Segment Start: Data supplied

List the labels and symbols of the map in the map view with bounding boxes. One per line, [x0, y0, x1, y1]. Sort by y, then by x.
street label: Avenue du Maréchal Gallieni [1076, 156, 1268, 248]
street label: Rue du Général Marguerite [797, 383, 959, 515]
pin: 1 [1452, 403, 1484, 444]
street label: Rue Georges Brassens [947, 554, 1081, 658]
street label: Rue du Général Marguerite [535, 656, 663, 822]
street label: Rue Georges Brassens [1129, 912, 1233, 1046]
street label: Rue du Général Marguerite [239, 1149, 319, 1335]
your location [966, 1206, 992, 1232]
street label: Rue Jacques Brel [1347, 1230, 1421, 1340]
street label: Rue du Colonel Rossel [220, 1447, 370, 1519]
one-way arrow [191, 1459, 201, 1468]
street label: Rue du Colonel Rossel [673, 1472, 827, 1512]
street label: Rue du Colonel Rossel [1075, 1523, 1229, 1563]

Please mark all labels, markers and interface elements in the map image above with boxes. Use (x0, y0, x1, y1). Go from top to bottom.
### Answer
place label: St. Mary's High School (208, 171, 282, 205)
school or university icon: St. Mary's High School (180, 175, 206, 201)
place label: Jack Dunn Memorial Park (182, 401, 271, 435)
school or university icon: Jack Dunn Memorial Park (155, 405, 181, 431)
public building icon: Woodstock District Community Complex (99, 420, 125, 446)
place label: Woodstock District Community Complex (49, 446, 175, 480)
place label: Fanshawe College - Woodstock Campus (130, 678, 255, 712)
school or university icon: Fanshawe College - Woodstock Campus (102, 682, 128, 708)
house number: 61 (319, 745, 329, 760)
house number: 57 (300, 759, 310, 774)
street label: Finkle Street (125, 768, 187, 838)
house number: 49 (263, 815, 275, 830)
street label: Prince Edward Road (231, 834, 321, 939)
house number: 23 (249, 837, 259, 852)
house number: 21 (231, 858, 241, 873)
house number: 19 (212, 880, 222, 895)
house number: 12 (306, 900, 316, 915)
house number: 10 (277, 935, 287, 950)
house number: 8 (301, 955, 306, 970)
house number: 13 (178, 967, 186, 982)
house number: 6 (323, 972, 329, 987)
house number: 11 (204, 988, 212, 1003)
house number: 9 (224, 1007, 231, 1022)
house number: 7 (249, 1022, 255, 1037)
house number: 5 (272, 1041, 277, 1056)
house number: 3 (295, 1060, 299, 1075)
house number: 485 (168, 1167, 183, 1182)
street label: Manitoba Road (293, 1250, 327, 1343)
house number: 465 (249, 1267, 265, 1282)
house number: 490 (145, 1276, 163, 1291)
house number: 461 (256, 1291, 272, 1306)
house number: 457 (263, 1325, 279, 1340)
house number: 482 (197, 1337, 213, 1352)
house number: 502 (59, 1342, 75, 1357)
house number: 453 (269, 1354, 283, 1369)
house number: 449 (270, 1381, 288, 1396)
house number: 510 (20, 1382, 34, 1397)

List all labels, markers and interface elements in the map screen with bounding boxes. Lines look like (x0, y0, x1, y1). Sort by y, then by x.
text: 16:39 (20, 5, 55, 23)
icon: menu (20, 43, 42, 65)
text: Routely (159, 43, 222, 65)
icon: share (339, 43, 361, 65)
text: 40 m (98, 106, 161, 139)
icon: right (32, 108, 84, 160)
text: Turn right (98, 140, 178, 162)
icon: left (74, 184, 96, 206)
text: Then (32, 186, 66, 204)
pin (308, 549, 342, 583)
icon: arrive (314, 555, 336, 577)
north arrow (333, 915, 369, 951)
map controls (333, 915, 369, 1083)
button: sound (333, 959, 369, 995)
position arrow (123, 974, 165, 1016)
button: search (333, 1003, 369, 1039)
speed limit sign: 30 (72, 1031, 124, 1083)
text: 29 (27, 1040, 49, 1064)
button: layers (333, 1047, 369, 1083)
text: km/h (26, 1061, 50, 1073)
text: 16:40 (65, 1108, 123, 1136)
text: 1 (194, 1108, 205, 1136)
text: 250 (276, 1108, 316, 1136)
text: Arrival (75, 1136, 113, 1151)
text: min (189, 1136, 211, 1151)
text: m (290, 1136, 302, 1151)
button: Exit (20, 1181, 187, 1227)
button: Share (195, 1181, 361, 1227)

Segment End: Data supplied

▶ **Exercise brief**
Take each line above that holds the string "Mary" and copy it.

▶ **Task result**
place label: St. Mary's High School (208, 171, 282, 205)
school or university icon: St. Mary's High School (180, 175, 206, 201)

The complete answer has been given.